The beak said “There’s the matter of the fine of twenty pounds, Mr McGill” he said “Do you need time to pay?” “I do, your Honour” said McGill and he looked a little ill, “Twenty quid’s a lot to round up in one day”.
Now I hadn’t thought to mention that the trial had drawn a crowd, Lots of people in Balmain had stood in line. And Jack MacGrath the butcher called out in his booming voice “Here’s two quid of mine to go towards the fine”.
No sooner had he stood and waved his pound notes in the air Than three publicans joined in with matching shouts. And soon the crowd was on its feet holding notes and coins aloft And it seemed no-one could see themselves left out.

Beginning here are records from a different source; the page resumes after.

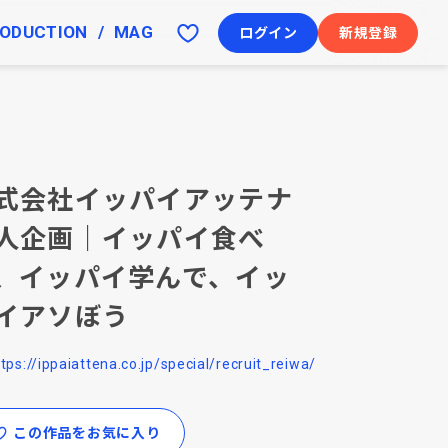
ODUCTION
MAG
ログイン
新規登録
式会社イッパイアッテナ
人企画｜イッパイ食べ
、イッパイ学んで、イッ
イアソぼう
ttps://ippaiattena.co.jp/special/recruit_reiwa/
この作品をお気に入り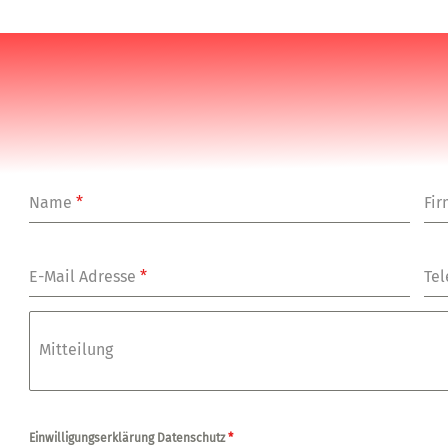
Name
*
Fi
E-Mail Adresse
*
Tel
Mitteilung
Einwilligungserklärung Datenschutz
*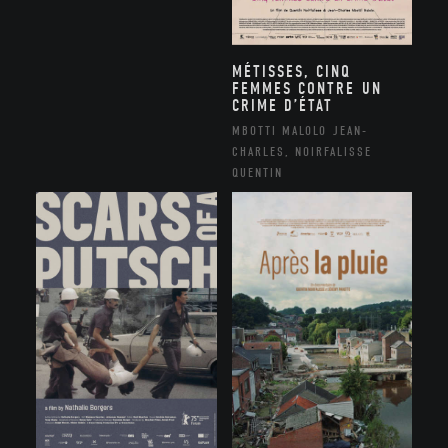
MÉTISSES, CINQ
FEMMES CONTRE UN
CRIME D’ÉTAT
MBOTTI MALOLO JEAN-
CHARLES, NOIRFALISSE
QUENTIN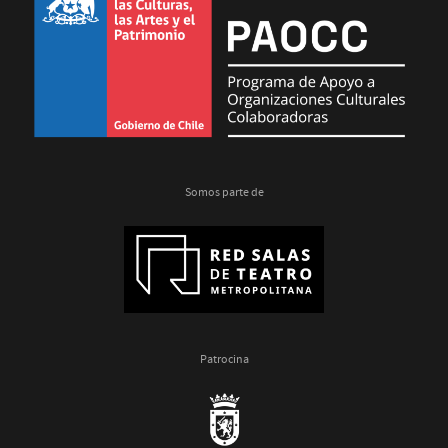
Somos parte de
Patrocina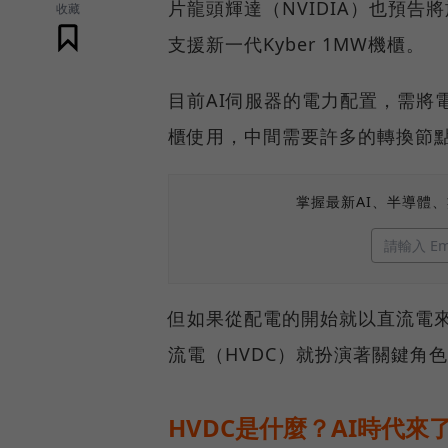
片龍頭輝達（NVIDIA）也預告將
收藏
支援新一代Kyber 1MW機櫃。
目前AI伺服器的電力配置，需將
櫃使用，中間需要許多的轉換節
掌握最新AI、半導體
但如果從配電的開始就以直流電
流電（HVDC）就扮演著關鍵角
HVDC是什麼？AI時代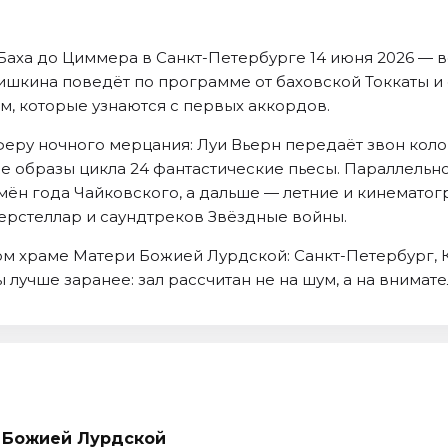
 Баха до Циммера в Санкт-Петербурге 14 июня 2026 — в
ишкина поведёт по программе от баховской Токкаты и 
ем, которые узнаются с первых аккордов.
сферу ночного мерцания: Луи Вьерн передаёт звон кол
ие образы цикла 24 фантастические пьесы. Параллель
ён года Чайковского, а дальше — летние и кинемато
ерстеллар и саундтреков Звёздные войны.
м храме Матери Божией Лурдской: Санкт-Петербург, К
ы лучше заранее: зал рассчитан не на шум, а на внимат
 Божией Лурдской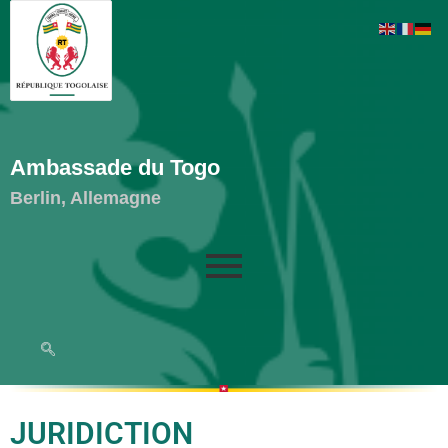
Ambassade du Togo
Berlin, Allemagne
JURIDICTION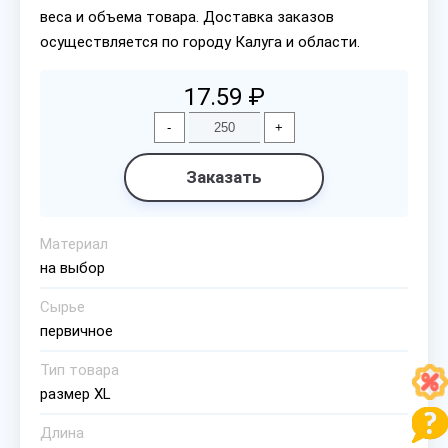
веса и объема товара. Доставка заказов
осуществляется по городу Калуга и области.
17.59 ₽
-
+
Заказать
Материал
на выбор
Сырье
первичное
Тип товара
размер XL
Длина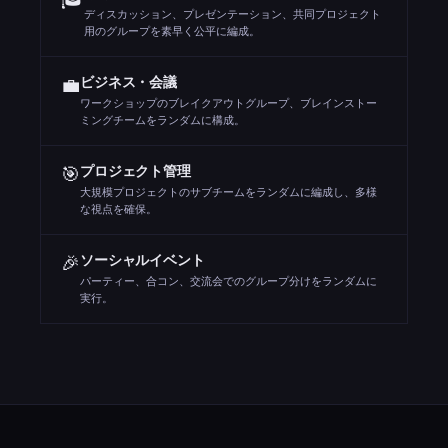
ディスカッション、プレゼンテーション、共同プロジェクト
用のグループを素早く公平に編成。
💼
ビジネス・会議
ワークショップのブレイクアウトグループ、ブレインストー
ミングチームをランダムに構成。
🎯
プロジェクト管理
大規模プロジェクトのサブチームをランダムに編成し、多様
な視点を確保。
🎉
ソーシャルイベント
パーティー、合コン、交流会でのグループ分けをランダムに
実行。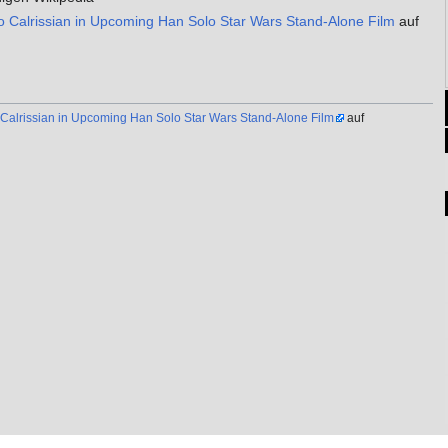
 Calrissian in Upcoming Han Solo Star Wars Stand-Alone Film
auf
Calrissian in Upcoming Han Solo Star Wars Stand-Alone Film
auf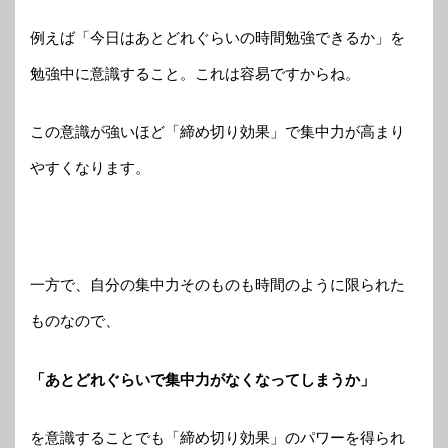
例えば「今日はあとどれぐらいの時間勉強できるか」を
勉強中に意識すること。これは容易ですからね。
この意識が強いほど「締め切り効果」で集中力が高まり
やすくなります。
一方で、自分の集中力そのものも時間のように限られた
ものなので、
「あとどれぐらいで集中力がなくなってしまうか」
を意識することでも「締め切り効果」のパワーを得られ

Ten bob here, two bob there, sixpence from a bloke I’d never seen! The fine was covered in what seemed just half-a-mo. From labourers to shop owners, brickies, chippies, Mums and Dads, The whole of Balmain felt McGill deserved a go.
McGill looked rather sheepish as he thanked the gen’rous throng. The magistrate he couldn’t help but grin. The sculler looked around as if he couldn’t trust his eyes, And he knew they they wouldn’t do the same for him.
It’s not the money, not the house, not the cars that make a life. All that’s good stuff but it simply ain’t enough. You’re a poor man, even poorer than you you think, if you don’t Have friends that will stand by you when it’s rough.